Elisa Fernández, de H&M, explica que quienes compran, usan y devuelven suelen negar la pequeña fechoría: "Son muy profesionales. Se meten en el papel y se ponen muy farrucos. Tú sabes que la prenda está usada, pero hasta que no les devuelves el dinero no paran".
'Wardrobing' con zapatos
Almudena Pérez tiene 45 años, es peluquera y reconoce que va a Zara tres veces a la semana. "Mis hijos, que tienen 8 y 10 años, odian Zara. Antes salíamos a pasear y me los llevaba de tiendas. Ahora se niegan y se enfadan, así que voy sola". Ella es la encargada de proveer de ropa a la familia. "Casi toda me la compro para mí, pero a ellos también les cojo cosas. Me encanta la ropa, me flipa. No te puedo decir cuánto me gasto exactamente al mes. Entre 100 y 200 euros, pero es que como mucha de ella la uso y la devuelvo, es como una salida y entrada de dinero constante. Yo lo que hago es que me compro algunas cosas, las guardo en el armario, y al día siguiente si voy a la tienda y veo algo que me gusta más, cojo lo que compré el día anterior y lo devuelvo. Voy haciendo mis cálculos según lo que me voy comprando".

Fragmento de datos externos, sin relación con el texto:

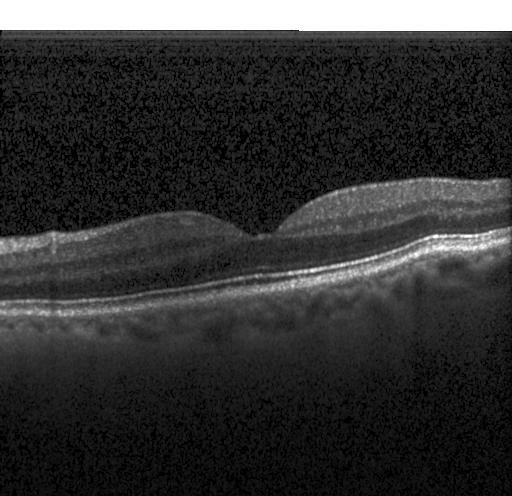

OCT line scan — OCT finding: no evidence of choroidal neovascularization, diabetic macular edema, or drusen.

A Almudena también le gusta estrenar ropa a menudo. En su caso, ha llegado a usar zapatos con la etiqueta puesta y luego los ha devuelto: "No se puede hacer con todo tipo de calzado. Lo suelo hacer con botas. Cojo la etiqueta, la pongo en un lateral, junto al calcetín, y no se ve. Luego vengo al trabajo y si a mis compañeras les gustan y a mí me convencen, me las quedo. Si no, les limpio las suelas y las devuelvo".
Una de sus compañeras peluqueras, Susana Alcántara, de 36 años, la interrumpe: "Yo hago igual. Con unos tacones descubiertos no lo puedes hacer, pero con botas sí. A mí siempre me han aceptado la devolución, menos una vez que la maniobra me salió rana. Con los bolsos también es muy difícil. Si no hay un bolsillo cerca de la etiqueta donde puedas esconderla, es complicado".
Almudena asegura que no emplea la técnica del wardrobing por una necesidad de estrenar ropa, sino porque necesita llevarla una o dos veces hasta ver si le convence cómo le queda. "Me pasó con un chaleco vaquero. Yo quería uno porque veía que muchas chicas lo llevaban. Me lo puse dos veces y dije no, no me queda bien. Y lo devolví. Mi marido no sabe que lo hago, lo de dejar la etiqueta. Buf, no le haría ninguna gracia".
Susana recuerda cuando le compró un vestido verde a su hija pequeña y le hizo llevarlo un día entero con la etiqueta. "Luego pensé: 'Le queda pequeño'. Y lo descambié por una talla más". "Lo que hago con los abrigos es que si la etiqueta está atada a la cremallera, me la meto por dentro y nadie la ve". "Pero cuando te quitas el abrigo, la etiqueta se vuelve a ver", le contesto. "Sí, pero es que yo lo hago para ir de casa al trabajo, y aquí ya saben cómo soy. Yo lo que quiero es verme con la prenda por la calle y que mis compañeras me digan si les gusta o no", reconoce Almudena.
Asomarse a un armario ajeno tiene algo de voyeur. Se puede deducir mucho de una persona por lo que guarda en los cajones. Hay cierta intimidad que se apolilla y se arruga como una camisa vieja. Los roperos de Silvia, Almudena y Susana destilan cierta obsesión por comprar ropa que no siempre necesitan, tal y como reconocen. Si el curso natural es nacer, vivir y morir —en la tierra y en el consumo—, ellas lo han reinventado: comprar, usar y comprar. Del armario a la tienda.